KABUL: It has been three years since Jamila Khoshbo began farming oyster mushrooms in a section of her tiny house in the Dasht-e-Barchi neighborhood of southeastern Kabul.
The 48-year-old Afghan mother-of-four said that she learned how to cultivate the fungi from the local radio and “decided to try it since it requires much less space, water and money to grow.”
“I have been in this business since 2019. All you need is a space of four by five meters, and clean wheat straw with chlorine. Keep the mushrooms in plastic bags vertically on posts in humid conditions for several weeks and they will be ready to eat or sell,” Khoshbo told Arab News.
Today, she earns nearly $200 a month — more than the salary of a government employee — by selling to grocers in the area.
Khoshbo is one of a growing number of landless women who are growing highly nutritious mushrooms in their kitchens or backyards rather than working in the male-dominated farming sector.
Since the Taliban’s ouster in 2001, Afghan women have regained the right to education, to vote and to work outside their homes.
Still, it is not an easy place to be a woman, with forced marriages, domestic violence and maternal mortality prevalent across the country, particularly in rural areas.
However, access to public life has improved, especially in the capital Kabul, where most women work, and more than a quarter of the parliament is female.
Also, with drought and an acute water shortage affecting several areas of this mainly agricultural nation, growing mushrooms has offered a new lease of life to traditional farmers who prefer cultivating the fungi to other fruits and vegetables since it is cheap and “low maintenance.”
“It needs little water and is a very good, small-scale and clean business which requires two to three people to operate,” Rasool Rezaie, a 28-year-old resident of the Ghazni province in central Afghanistan, told Arab News.

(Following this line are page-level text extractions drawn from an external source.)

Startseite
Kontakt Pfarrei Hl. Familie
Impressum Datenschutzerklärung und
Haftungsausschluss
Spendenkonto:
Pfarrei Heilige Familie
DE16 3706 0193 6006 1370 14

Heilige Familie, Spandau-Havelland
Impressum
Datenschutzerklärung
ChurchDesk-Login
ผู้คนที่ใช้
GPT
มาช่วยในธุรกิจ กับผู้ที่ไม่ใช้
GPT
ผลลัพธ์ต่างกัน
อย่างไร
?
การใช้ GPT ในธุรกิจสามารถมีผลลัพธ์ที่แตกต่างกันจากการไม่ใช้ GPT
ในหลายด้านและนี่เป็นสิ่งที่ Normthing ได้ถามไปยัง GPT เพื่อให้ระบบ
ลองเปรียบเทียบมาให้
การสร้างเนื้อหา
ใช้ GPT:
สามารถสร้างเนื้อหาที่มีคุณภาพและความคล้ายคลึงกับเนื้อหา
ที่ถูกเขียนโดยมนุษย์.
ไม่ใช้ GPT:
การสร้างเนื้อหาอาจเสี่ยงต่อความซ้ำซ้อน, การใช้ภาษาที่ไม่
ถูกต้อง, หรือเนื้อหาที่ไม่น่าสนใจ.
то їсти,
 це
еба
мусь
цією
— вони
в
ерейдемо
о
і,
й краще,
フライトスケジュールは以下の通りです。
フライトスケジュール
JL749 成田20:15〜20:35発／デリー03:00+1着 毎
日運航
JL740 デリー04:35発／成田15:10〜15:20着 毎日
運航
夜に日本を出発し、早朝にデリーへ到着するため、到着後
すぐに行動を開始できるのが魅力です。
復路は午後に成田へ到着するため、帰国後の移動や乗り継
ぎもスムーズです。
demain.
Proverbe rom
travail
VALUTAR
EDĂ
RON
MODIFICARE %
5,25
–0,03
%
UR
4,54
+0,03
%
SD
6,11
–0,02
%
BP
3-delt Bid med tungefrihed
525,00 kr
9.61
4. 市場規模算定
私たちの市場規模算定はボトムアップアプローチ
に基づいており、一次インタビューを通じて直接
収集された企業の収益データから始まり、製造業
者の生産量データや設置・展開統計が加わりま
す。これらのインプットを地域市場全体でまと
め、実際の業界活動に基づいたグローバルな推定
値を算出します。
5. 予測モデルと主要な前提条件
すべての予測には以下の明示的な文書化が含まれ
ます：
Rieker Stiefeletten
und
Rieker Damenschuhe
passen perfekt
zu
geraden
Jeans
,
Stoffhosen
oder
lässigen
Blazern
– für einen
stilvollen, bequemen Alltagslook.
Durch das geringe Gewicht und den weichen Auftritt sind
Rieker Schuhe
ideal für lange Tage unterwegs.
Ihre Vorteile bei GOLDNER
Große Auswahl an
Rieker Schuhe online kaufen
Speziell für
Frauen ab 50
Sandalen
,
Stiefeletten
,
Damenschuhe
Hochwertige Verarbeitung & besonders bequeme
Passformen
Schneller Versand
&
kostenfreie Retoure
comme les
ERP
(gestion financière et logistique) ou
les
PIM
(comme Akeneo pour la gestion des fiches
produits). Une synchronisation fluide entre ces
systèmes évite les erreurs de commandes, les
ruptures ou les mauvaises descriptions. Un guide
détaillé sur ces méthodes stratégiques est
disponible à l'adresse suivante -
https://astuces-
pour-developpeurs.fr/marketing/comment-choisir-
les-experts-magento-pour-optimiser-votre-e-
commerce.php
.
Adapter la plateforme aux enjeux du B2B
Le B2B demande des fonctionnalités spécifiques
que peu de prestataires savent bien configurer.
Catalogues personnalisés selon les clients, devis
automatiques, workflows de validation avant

Rezaie learned to grow mushrooms during a stay in Russia in 2012, when he had moved there to escape the insecurity and unemployment plaguing Afghanistan.
He returned to his homeland in 2016 and began selling computers. But “business was not good at all,” he said.
Two years ago, he set up a “mushroom farm” in Kabul.
“I was passing the Ministry of Agriculture one day and saw an official teaching a group of people how to grow mushrooms. Suddenly, I recalled my experience in Russia and set up this business,” Rezaie told Arab News.
His initial farm was small and produced 50 kg of mushrooms, but he has expanded the business to “bigger rooms” and now cultivates nearly 1,000 kg, earning $500 per month.
The cash flow is important for Rezaie, who is the family’s sole bread earner and takes care of his siblings following their parents’ death.
“I sell the mushrooms in the local market and teach new farmers, too,” he said, providing a textbook example of crowdsourced domestic farming by using limited resources.
“It’s easy to learn. I explain the process to interested customers, discuss what sort of tools they need and how to keep the buds at a certain temperature, etc. If someone else can benefit from growing mushrooms, why not?” he said.
Officials agree, with Mohammad Aman Aman, head of the agriculture ministry’s forestry department, telling Arab News that Afghanistan’s “conditions” were ideal for farming the fungi.
“Growing mushrooms is highly effective in this country because they do not need a lot of land or water. We have made proposals to the presidential palace to promote the growth of mushrooms,” he said.
Aman said that while the oyster variety is the most popular choice among farmers, plans are in place to cultivate truffles and morels — the more expensive assortments — as well.
“We export a small number of truffles produced here to India. So our push is to promote the idea of its growth because it is far more beneficial financially,” he said.
Afghans have for generations consumed wild mushrooms, which sprout in the mountainous north and northeastern regions of the country during spring.
The traditional condiment is added to soups and qorma — a meat-based dish infused with herbs, spices and dry fruits — but is increasingly sought after in restaurants selling pizzas.
In recent years, there has been a surge in mushroom consumption in urban and rural areas, according to traders.
“We buy it from farmers for less than $2 for a kilogram and sell it for double that sometimes. Business is good,” Rasool Dad, a hawker in Kabul, told Arab News.
Rezaie said that he hoped that Afghans’ newfound love for mushrooms could be a catalyst for change in other areas, too, such as altering the country’s image as the global producer of opium.
According to UN estimates, nearly 163,000 ha of land were used for poppy cultivation in 2019.
“If we can produce truffle and morels in large quantities, then farmers will gradually abandon the cultivation of poppy here because these two varieties are costly abroad,” he said.